My mother just had surgery today for a detached retina.
I was at her house on Friday last week when she mentioned to me that she couldn’t see out of one side of her eye. There seemed to be a curtain over it.
That sounded like the classic symptom of a detaching retina, and I immediately called her ophthalmologist. They had her come in immediately. However, the doctor was unable to see any problems or damage to the retina. She referred Mom to a retina specialist, but the earliest they could get her in was the following Wednesday. The doctor seemed confident enough that it wasn’t a detached retina that waiting a few days wouldn’t hurt.
But on Tuesday Mom mentioned that the curtain had grown and was now covering almost half her vision in that eye. I immediately called the retina specialist and they had me bring her right in. This time the specialist could see that the retina was definitely detached. That was the bad news. The good news was that the detachment was in a quadrant that generally progresses slowly and there was no immediate danger of reaching the center of her vision (fovea centralis). So instead of going in that evening, he scheduled it for the following day, today, Wednesday.
So today Dale and I drove her 60 miles from her house to Sun City where the doctor performed surgery and fixed her retina.
The technique (Pneumatic Retinopexy) is interesting. There were two steps. First, he injected some gas into the eyeball. The gas bubble pushes against the retina and forces it back into place in the back of the eye. Then they shoot a laser to “weld” the retina into place. The gas bubble has to remain against the retina while it heals, so it’s important that she maintain her head in a specific orientation to bring that area of the retina up, so the bubble floats up against it. That means sleeping on her left side, which she hasn’t done in many years. She says it hurts her hips. Fortunately (?) she is taking Vicodin for the pain and so her hip shouldn’t bother her much tonight. She needs to continue this way for 7 days. Hopefully her hip will get used to it.

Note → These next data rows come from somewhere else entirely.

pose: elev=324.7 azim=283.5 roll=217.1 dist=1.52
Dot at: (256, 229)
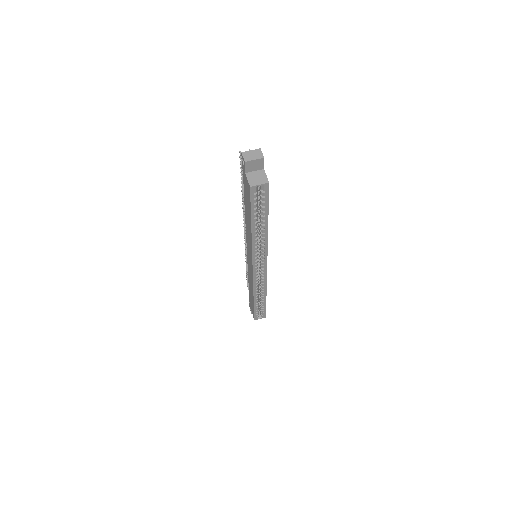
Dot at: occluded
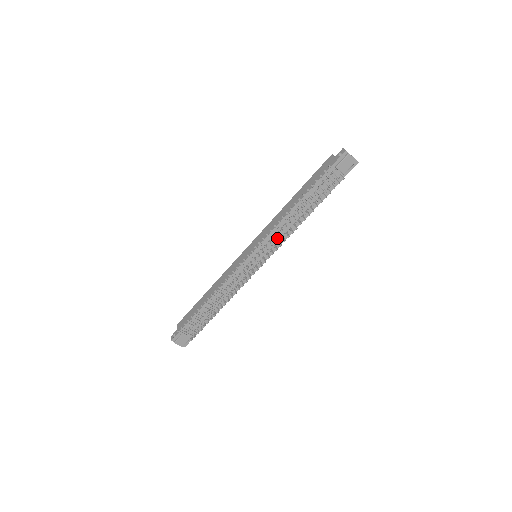
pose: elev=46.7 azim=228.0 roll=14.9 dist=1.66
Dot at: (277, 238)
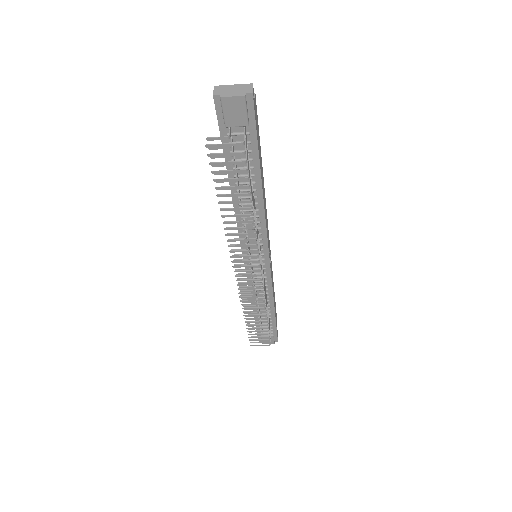
Dot at: (254, 235)
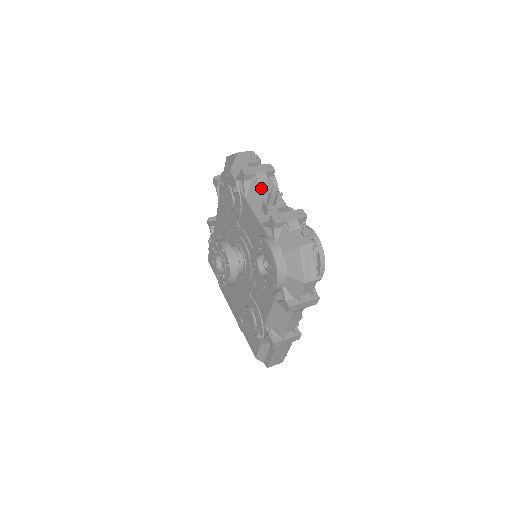
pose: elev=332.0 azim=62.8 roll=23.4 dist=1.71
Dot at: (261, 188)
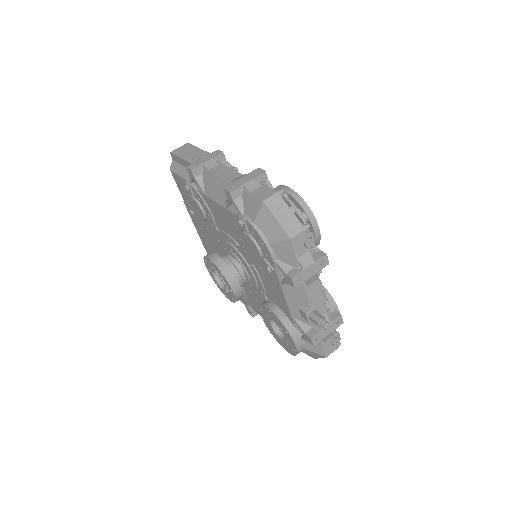
Dot at: (307, 296)
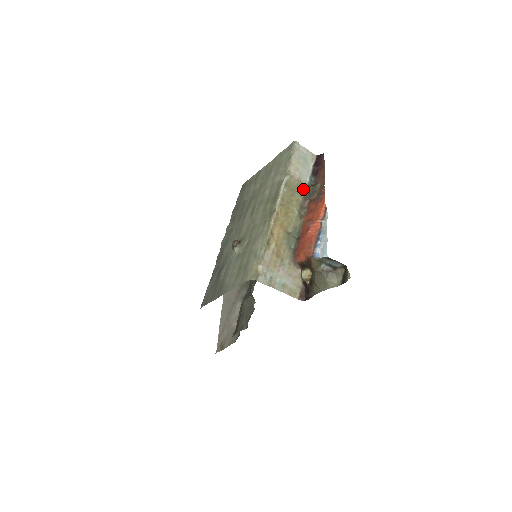
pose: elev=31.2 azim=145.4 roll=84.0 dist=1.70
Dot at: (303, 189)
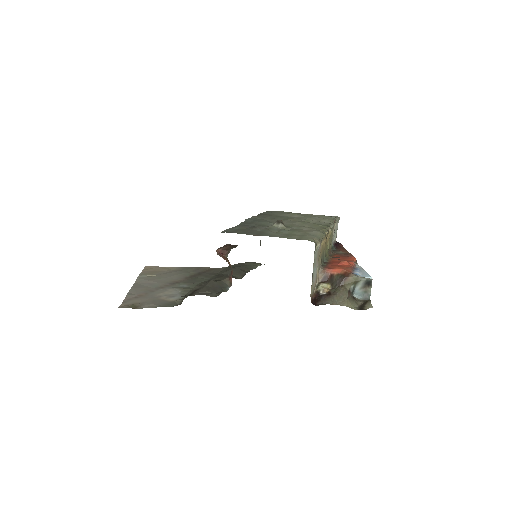
Dot at: (331, 244)
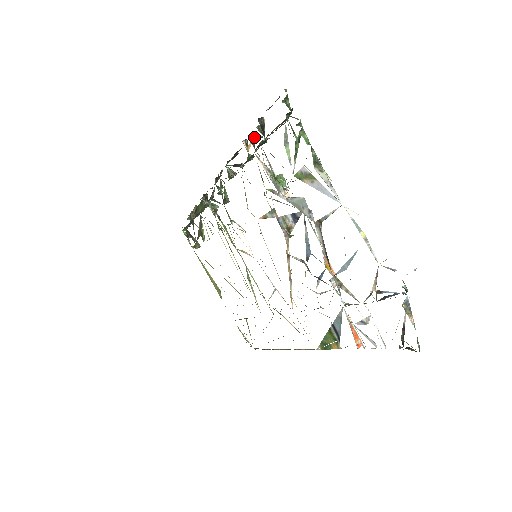
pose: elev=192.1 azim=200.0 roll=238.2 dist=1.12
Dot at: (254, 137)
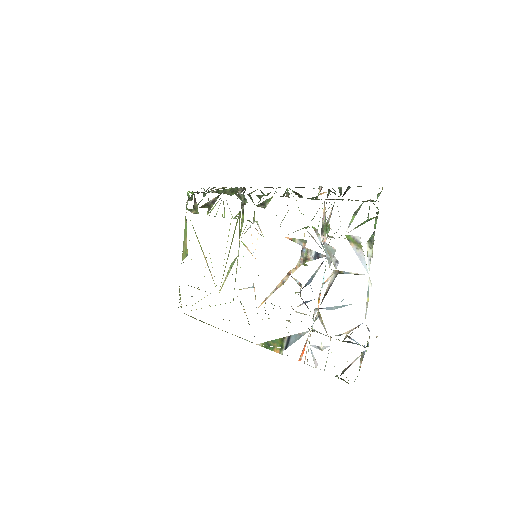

Prognosis is good. The surgeon said that as long as she lets that bubble do its work for a few days she should heal and recover pretty much all her vision, or at least all that macular degeneration has left her.
Now if they could have done that 55 years ago, I might enjoy watching 3D movies today.
3 responses so far ↓
1 Donna // Jun 20, 2013 at 5:06 pm
Good recap, Daryl. Thanks for taking such good care of her.
2 Karen // Jun 20, 2013 at 9:10 pm
Glad to hear the surgery went well. Wish her a speedy recovery.
3 Daryl // Jun 20, 2013 at 10:37 pm
Dale took her back to see the doctor today for a followup. Everything progressing fine, except the pressure was a little high in that eye. They gave her some eye drops to help keep the pressure under control.
So from now until next Tuesday when she goes back to see the surgeon, it’s just take it easy and lie on her left side as much as possible.